▶ _Extract to read_:
--- begin ---

In this notebook, we're going to look at how to implement linear regression. We're going to look at the 1-dimensional case, where we use a single feature to estimate the value of a related variable. Once you're comfortable with the single-variable case, try our notebook on linear regression with multiple features!
import numpy as np
import pandas as pd
import matplotlib.pyplot as plt
from sklearn.model_selection import train_test_split
n = 100 #Number of observations in the training set
#Assign True parameters to be estimated
trueIntercept = 10
trueGradient = -4
x = np.random.uniform(0, 100, n)
y = trueIntercept + trueGradient*x + np.random.normal(loc=0, scale=40, size = n) #This is the true relationship that we're trying to model
data = pd.DataFrame({'X':x, 'Y':y}) #Put the two arrays into a dataframe to make it easy to work with
data.head(10) #Inspect the first ten rows of our dataset
plt.scatter(data['X'], data['Y'])
plt.show()

--- end ---

▶ _Stated task A_:
Extract the part of the linear regression notebook between "import numpy as" and "np.random.uniform(0, 100, n)", inclusive.
▶ _Stated task B_:
Which modules does the linear regression notebook import? List every one.
▶ _Stated task C_:
Answer these about the linear regression notebook:
(i) How many observations are in the training set?
(ii) What value is trueGradient given?
(iii) How many rows of the dataset does data.head inspect?
The rows after this point aren't needed.

▶ _Material_:

--- begin ---

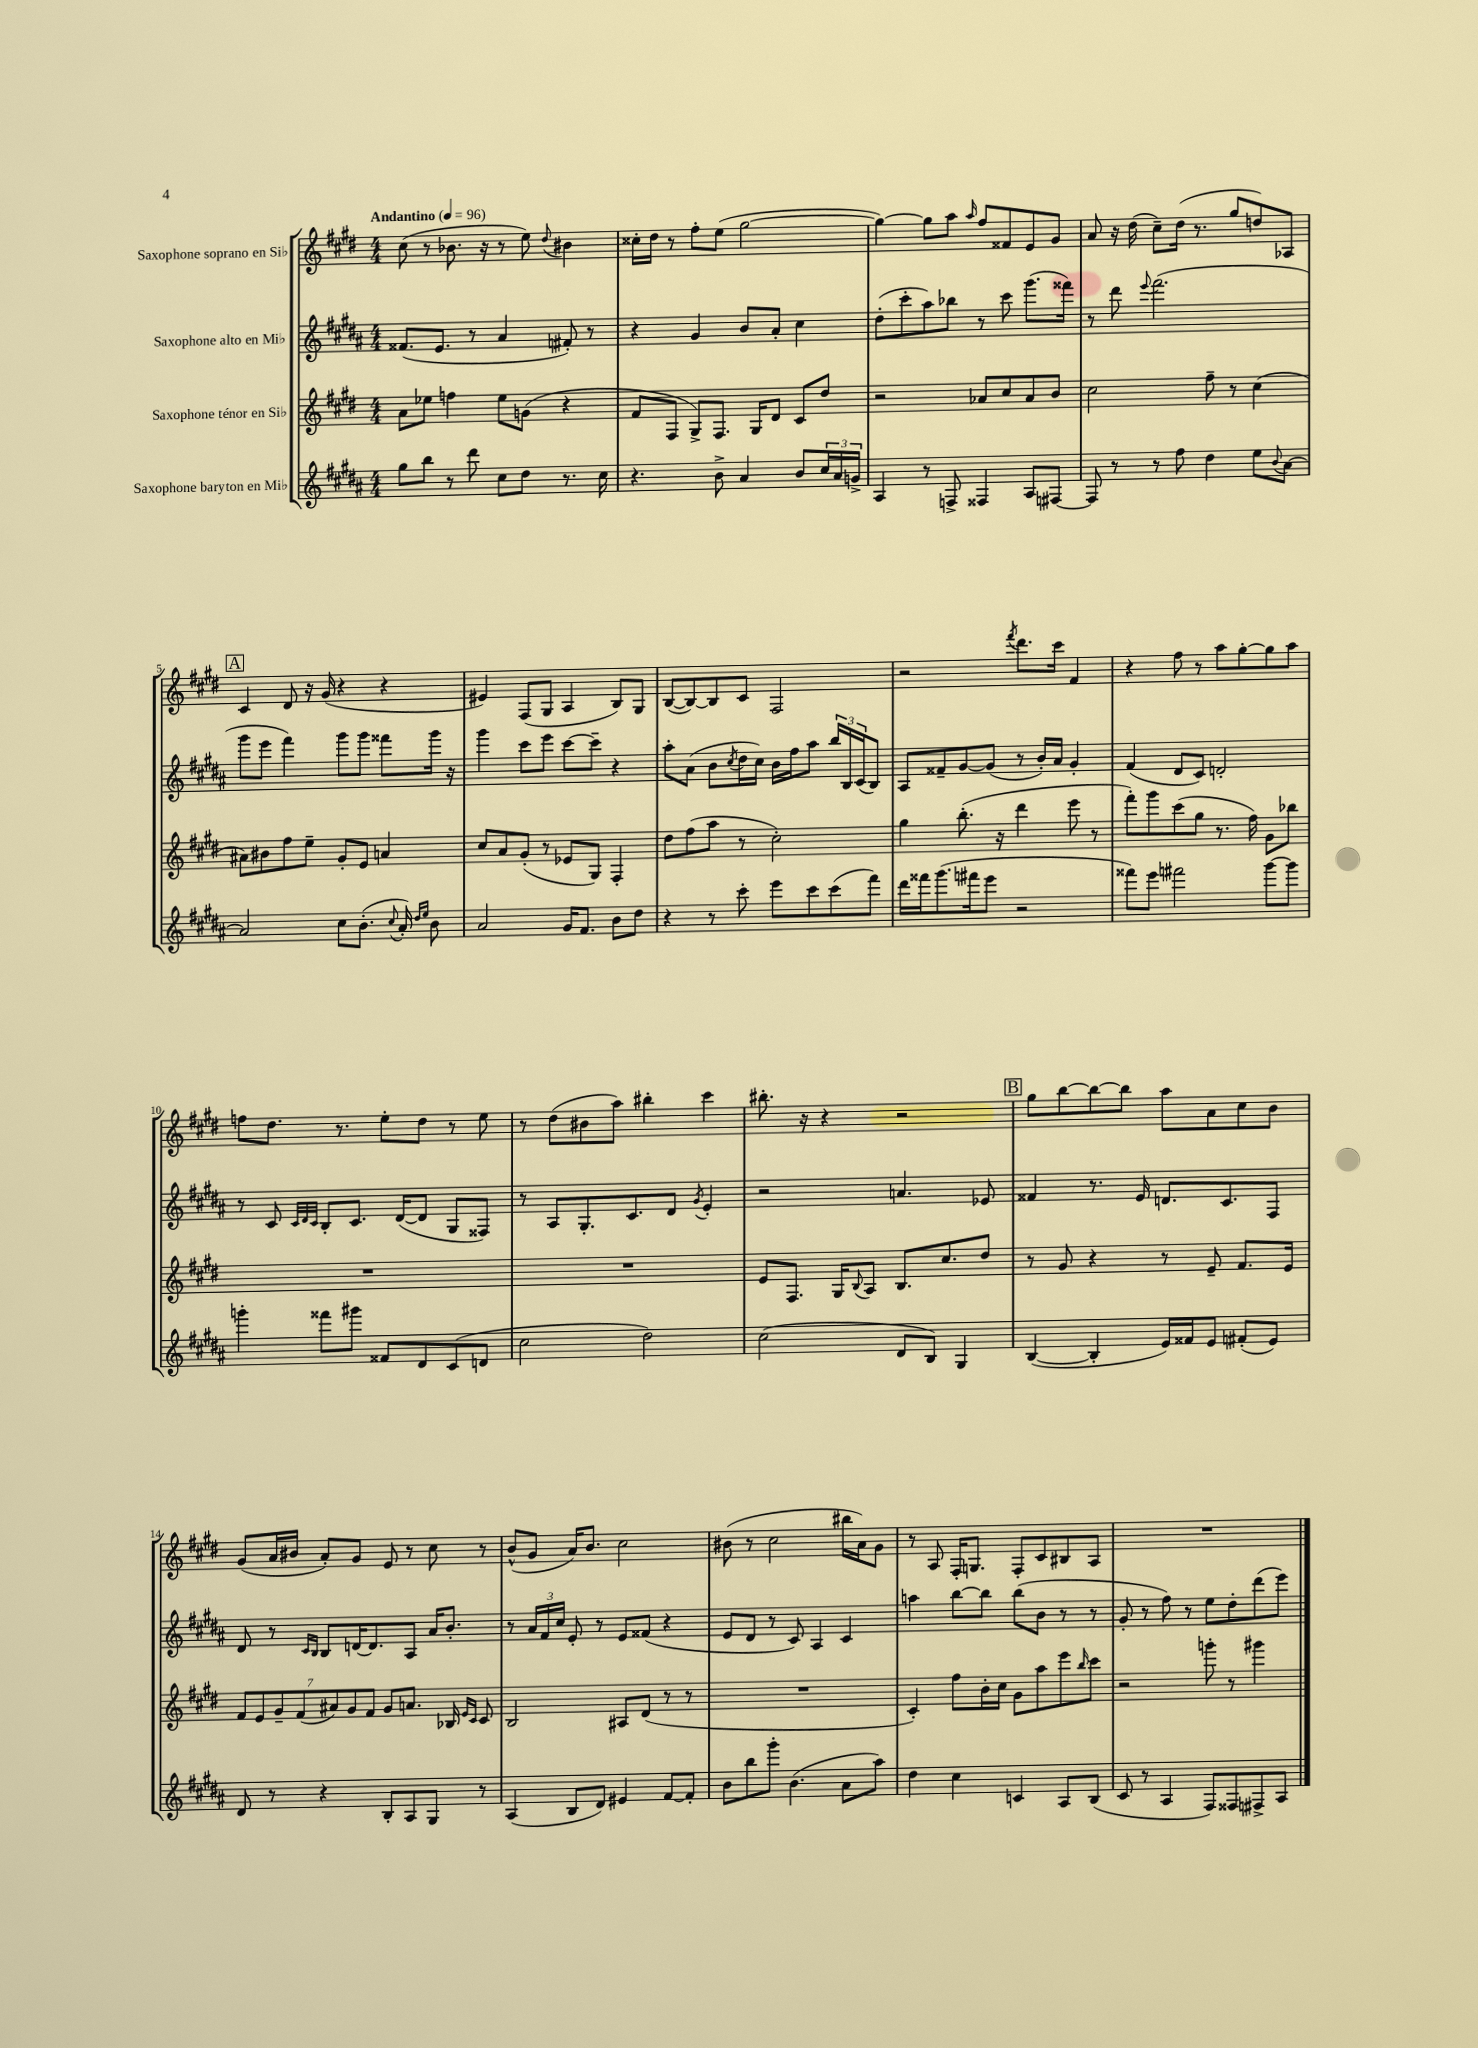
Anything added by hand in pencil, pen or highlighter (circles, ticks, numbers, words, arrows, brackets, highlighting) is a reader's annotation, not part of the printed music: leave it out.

**kern	**kern	**kern	**kern
*part4	*part3	*part2	*part1
*staff4	*staff3	*staff2	*staff1
*I"Saxophone baryton en Mi♭	*I"Saxophone ténor en Si♭	*I"Saxophone alto en Mi♭	*I"Saxophone soprano en Si♭
*clefG2	*clefG2	*clefG2	*clefG2
*k[f#c#g#d#a#]	*k[f#c#g#d#]	*k[f#c#g#d#a#]	*k[f#c#g#d#]
*M4/4	*M4/4	*M4/4	*M4/4
*MM96	*MM96	*MM96	*MM96
=1	=1	=1	=1
!	!	!	!LO:TX:a:B:t=Andantino
8gg#\L	8a\L	(8.f##X/L	(8cc#\
8bb\J	8ee-X\J	.	8r
.	.	8.e/J	.
8r	4ffn\	.	8.b-X\
8ddd#\	.	8r	.
.	.	.	16r
8cc#\L	8ee-\L	4a#/	8r
8dd#\J	(8gn\J	.	8ee\)
.	.	.	8qqdd#/
8.r	4r	8f#X'/)	4b#X\
.	.	8r	.
16cc#\	.	.	.
=2	=2	=2	=2
4.r	8f#/L	4r	16cc##X'\LL
.	.	.	16dd#\JJ
.	8F#/J	.	8r
.	8G#^/L)	4g#/	8ff#'\L
8b^\	8.F#/J	.	(8ee\J
4a#/	.	8b/L	[2gg#\
.	16G#/KL	.	.
.	8d#/J	8a#'/J	.
8b/L	8c#/L	4cc#\	.
24cc#/L	8dd#/J	.	.
24a#/	.	.	.
24gn^/JJ	.	.	.
=3	=3	=3	=3
4A#/	2r	(8dd#'\L	4gg#\_)
.	.	8ccc#'\	.
8r	.	8aa#\)	8gg#\L]
8Fn^/	.	8bb-X\J	8aa\J
.	.	.	16qqaa/
4F##X/	8a-X/L	8r	8ff#/L
.	8cc#/	8ccc#\	8f##X/
8A#/L	8a-/	(8.ggg#\L	8e/
[8F#X/J	8b/J	.	8g#/J
.	.	16fff##X\Jk)	.
=4	=4	=4	=4
8F#/]	2cc#\	8r	8a/
8r	.	8ddd#\	16r
.	.	.	(16dd#\
.	.	8qqeee/	.
8r	.	(2.fff#\	8cc#~\L)
8ff#\	.	.	(16dd#\Jk
.	.	.	8.r
4dd#\	8ff#~\	.	.
.	8r	.	8gg#/L
8ee\L	(4cc#\	.	8ddn/)
8qqb/	.	.	.
[8a#\J	.	.	8A-X/J
!!LO:LB:g=z
!!LO:REH:place=s1:t=A
=5	=5	=5	=5
2a#/]	8a#X\L)	8ggg#\L	4c#/
.	8b#X\	8eee\J	.
.	8ff#\	4fff#\)	8d#/
.	8ee~\J	.	16r
.	.	.	(16g#/
8cc#\L	8g#'/L	8ggg#\L	4r
(8.b'\J	8e/J	8ggg#\J	.
.	4an/	8fff##X\L	4r
8qqcc#/	.	.	.
16a#'/)	.	.	.
16qqdd#/LL	.	.	.
16qqee/JJ	.	.	.
8b\	.	16ggg#\Jk	.
.	.	16r	.
=6	=6	=6	=6
2a#/	8cc#/L	4ggg#\	4e#X/)
.	8a/	.	.
.	(8g#'/J	8ccc#\L	(8F#/L
.	8r	8eee\J	8G#/J
16g#/KL	8e-X/L	[8ccc#\L	4A/
8.f#/J	.	.	.
.	8G#/J)	8ccc#~\J]	.
8b\L	4F#'/	4r	8B/L)
8dd#\J	.	.	8G#/J
=7	=7	=7	=7
4r	8dd#\L	8aa#'\L	([8B/L
.	(8ff#\	(8a#\J	8B/_)
8r	8aa\J	8b\L	8B/]
.	.	8qcc#/	.
8ccc#'\	8r	16dd#\L	8c#/J
.	.	16cc#\JJ)	.
8eee\L	2cc#'\)	16b\LL	2F#/
.	.	16ff#\J	.
8ccc#\	.	8aa#\J	.
(8ccc#\	.	24bb/LL	.
.	.	24B/	.
.	.	(24c#/J	.
8fff#\J)	.	8B/J)	.
=8	=8	=8	=8
16ddd#\LL	4gg#\	8A#/L	2r
16fff##X\J	.	.	.
(8.ggg#\	.	8f##X~/	.
.	(8.bb'\	[8g#/	.
16fff#X\k	.	.	.
8eee\J	.	(8g#/J]	.
.	16r	.	.
.	.	.	8qfff#/
2r	4ddd#\	8r	8.ddd#\L
.	.	16b'/LL)	.
.	.	16a#/JJ	16ccc#\Jk
.	8eee\	4g#'/	4f#/
.	8r	.	.
=9	=9	=9	=9
8fff##X\L)	8fff#'\L)	(4f#/	4r
8eee\J	8ggg#\	.	.
2fff#X\	(8ccc#\	8d#/L	8ff#\
.	8gg#\J	8c#/J)	8r
.	8.r	2dn'/	8aa\L
.	.	.	[8gg#'\
.	16ff#\)	.	.
[8ggg#\L	8g#\L	.	8gg#\]
8ggg#\J]	8bb-X\J	.	8aa\J
!!LO:LB:g=z
=10	=10	=10	=10
4gggn'\	1r	8r	8ffn\L
.	.	8c#/	8.dd#\J
.	.	32qqc#/LLL	.
.	.	32qqd#/	.
.	.	32qqc#/JJJ	.
8fff##X\L	.	8B'/L	.
.	.	.	8.r
8ggg#X\J	.	8.c#/J	.
8f##X/L	.	.	8ee'\L
.	.	([16d#/KL	.
8d#/	.	8d#/J]	8dd#\J
(8c#/	.	8G#/L	8r
8dn/J	.	8F##X/J)	8ee\
=11	=11	=11	=11
2cc#\	1r	8r	8r
.	.	8A#/L	(8dd#\L
.	.	8.G#'/	8b#X\
.	.	.	8aa\J)
.	.	8.c#/	.
2dd#\)	.	.	4bb#X'\
.	.	8d#/J	.
.	.	8qg#/	.
.	.	4e'/	4ccc#\
=12	=12	=12	=12
(2cc#\	8e/L	2r	8.bb#X'\
.	8.F#/J	.	.
.	.	.	16r
.	.	.	4r
.	16G#/KL	.	.
.	8qqB/	.	.
.	8A/J	.	.
8d#/L	8.B/L	4.an/	2r
8B/J)	.	.	.
.	8.cc#/	.	.
4G#/	.	.	.
.	8dd#/J	8e-X/	.
!!LO:REH:place=s1:t=B
=13	=13	=13	=13
([4B/	8r	4f##X/	8gg#\L
.	8g#/	.	[8bb\
4B'/]	4r	8.r	8bb\_
.	.	.	8bb\J]
.	.	16e/	.
16e/LL)	8r	8.dn/L	8aa\L
16f##X/J	.	.	.
8e/J	8e~/	.	8a\
.	.	8.c#/	.
(8f#X'/L	8.f#/L	.	8cc#\
8e/J)	.	8F#/J	8b\J
.	16e/Jk	.	.
!!LO:LB:g=z
=14	=14	=14	=14
8d#/	14f#/L	8d#/	(8g#/L
.	14e/	.	.
8r	.	8r	16a/L
.	14g#~/	.	.
.	.	.	16b#X/JJ
.	(14f#/	.	.
.	.	16qqc#/LL	.
.	.	16qqB/JJ	.
4r	.	8B/L	8a'/L)
.	14a#X/)	.	.
.	14g#/	.	.
.	.	[16dn/K	8g#/J
.	14f#/J	.	.
.	.	8.d/]	.
8B'/L	8g#/L	.	8e/
8A#/	8.an/J	8A#/J	8r
8G#/J	.	16a#/KL	8cc#\
.	16B-X/	8.b'/J	.
.	16qqe/LL	.	.
.	16qqc#/JJ	.	.
8r	8c#/	.	8r
=15	=15	=15	=15
(4A#/	2B/	8r	(8b^^/L
.	.	24a#/LL	8g#/J
.	.	24f#/	.
.	.	24cc#/JJ	.
8B/L	.	8e'/	16a/KL)
.	.	.	8.b/J
8d#/J)	.	8r	.
4e#X/	8A#X/L	8e/L	2cc#\
.	(8d#/J	(8f##X/J	.
[8f#/L	8r	4r	.
8f#'/J]	8r	.	.
=16	=16	=16	=16
8b\L	1r	8e/L	(8b#X\
8bb\	.	8d#/J	8r
8ggg#'\J	.	8r	2cc#\
(4.b\	.	8c#/)	.
.	.	4A#/	.
8a#\L	.	4c#/	16bb#X\LL
.	.	.	16a\J)
8aa#\J)	.	.	8g#\J
=17	=17	=17	=17
4dd#\	4c#'/)	4aan\	8r
.	.	.	8A/
4cc#\	8ff#\L	[8bb\L	16F#'/KL
.	.	.	8.Gn/J
.	16b'\L	8bb\J]	.
.	16cc#\JJ	.	.
4cn/	8g#\L	(8bb\L	8F#'/L
.	8aa\	8b\J	8c#/
8A#/L	8eee\	8r	8B#X/
.	16qqbb/	.	.
(8B/J	8ccc#\J	8r	8A/J
=18	=18	=18	=18
8c#/	2r	8g#'/	1r
8r	.	8r	.
4A#/	.	8ff#\)	.
.	.	8r	.
8F#/L)	8gggn'\	8ee\L	.
8F##X/	8r	8dd#'\	.
8F#X^/	4ggg#X\	(8ddd#\	.
8A#/J	.	8eee\J)	.
==	==	==	==
*-	*-	*-	*-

--- end ---

▶ _Worked solution A_:
import numpy as np
import pandas as pd
import matplotlib.pyplot as plt
from sklearn.model_selection import train_test_split
n = 100 #Number of observations in the training set
#Assign True parameters to be estimated
trueIntercept = 10
trueGradient = -4
x = np.random.uniform(0, 100, n)

▶ _Worked solution B_:
numpy (as np)
pandas (as pd)
matplotlib.pyplot (as plt)
sklearn.model_selection (train_test_split)

▶ _Worked solution C_:
(i) 100
(ii) -4
(iii) The first ten